What is TVL (Total Value Locked)?
There are many articles out there explaining TVL in detail, here I aim to bring a concise summary of what TVL is. Think of this as reference notes.
The simple definition
Total value locked is a figure that represents the spot value (usually in fiat terms i.e. USD) for all the assets that are currently staked in a specific protocol. The assets can be:
- Staked in simple yield protocols that allow depositors to receive an equal representation of their deposited tokens.
- Staked in lending protocols where the deposited assets are collateral for the loans.
- In the liquidity pools in an AMM (Automated Market Maker) exchange.
- Act as underlying for synthetic assets, futures contracts, and options.
- Liquidity for payment protocols facilitating the transfer of assets from l2 (layer 2) to the ETH mainnet.
The TVL figure for Defi would be the total value of the assets staked in the entire Defi system. This value does not represent any leverage created from the underlying assets. An analogy for this would be the funds a bank holds in its deposit throughout the fractional lending process.
The TVL is a metric used to gauge the health of a Defi protocol. The TVL of an asset can be interpreted as how much of the assets’ capital is utilised across the entire Defi ecosystem giving a rough idea of its utility. To make the metric more comparable across assets with different market caps, a TVL Ratio is used which is defined as:
Total market cap of locked asset / Total value locked
The market cap here can either be the total circulating supply or the total supply multiplied by the price of a single unit (token) of the asset. It’s important to note this variability factor in the metric.

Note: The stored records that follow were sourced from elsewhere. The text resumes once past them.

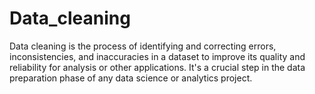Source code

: # Data_cleaning
Data cleaning is the process of identifying and correcting errors, inconsistencies, and inaccuracies in a dataset to improve its quality and reliability for analysis or other applications. It's a crucial step in the data preparation phase of any data science or analytics project.
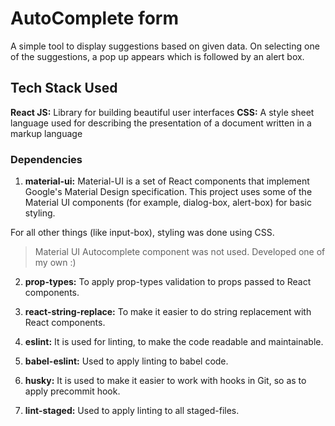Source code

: # AutoComplete form
A simple tool to display suggestions based on given data. On selecting one of the suggestions, a pop up appears which is followed by an alert box.


## Tech Stack Used

**React JS:** Library for building beautiful user interfaces
**CSS:** A style sheet language used for describing the presentation of a document written in a markup language

### Dependencies

1. **material-ui:** Material-UI is a set of React components that implement Google's Material Design specification.
This project uses some of the Material UI components (for example, dialog-box, alert-box) for basic styling.

For all other things (like input-box), styling was done using CSS.

> Material UI Autocomplete component was not used. Developed one of my own :)

2. **prop-types:** To apply prop-types validation to props passed to React components.

3. **react-string-replace:**  To make it easier to do string replacement with React components.

4. **eslint:** It is used for linting, to make the code readable and maintainable.

5. **babel-eslint:** Used to apply linting to babel code.

6. **husky:** It is used to make it easier to work with hooks in Git, so as to apply precommit hook.

7. **lint-staged:** Used to apply linting to all staged-files.
















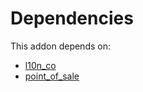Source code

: # Dependencies

This addon depends on:

- [l10n_co](../../odoo-bringout-oca-ocb-l10n_co)
- [point_of_sale](../../odoo-bringout-oca-ocb-point_of_sale)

The calculation above is accurate in a simple scenario where the value of the token deposited is counted once. However, the complex nature of Defi staking yields scenarios where value is counted twice. For example, say an investor stakes 10 ETH into a protocol and is then given 10 SETH tokens (staked Ethereum tokens) in return. Those 10 SETH tokens validate the investor's initial stake of ETH and the SETH tokens might be accepted by another protocol allowing the investor to stake their SETH tokens. Whilst the investor has introduced 10 ETH of value into the Defi space when the total TVL is calculated or the TVL per-protocol is calculated the values will be inflated due to this double counting. Such a scenario is common in Defi and thus TVL calculations should be given leeway.
If looking at the TVL as measured by the market cap of the total circulating supply then theoretically the lower the TVL ratio the better since the more saturated the staking pool, the lower the ROI (return on investment) per token. Thus higher the TVL ratio, the lower the value of an asset should be.
Obviously, with the creativity of Defi, not every token is the same, and more factors impact a token’s price than just the TVL. For example, the utility of the token matters, if staking the token doesn’t generate yield then a TVL metric is almost worthless. Tokens that have governance properties may request a premium.
Even though it isn’t an all-encompassing metric for determining the value of a token, it’s still widely used and a great point of reference for investors like the Price to Equity ratio into equities. In fact, a Defi index by Defi pulse (the populariser of the TVL metric) exists to balancing its weights across the incorporated tokens via the TVL metric.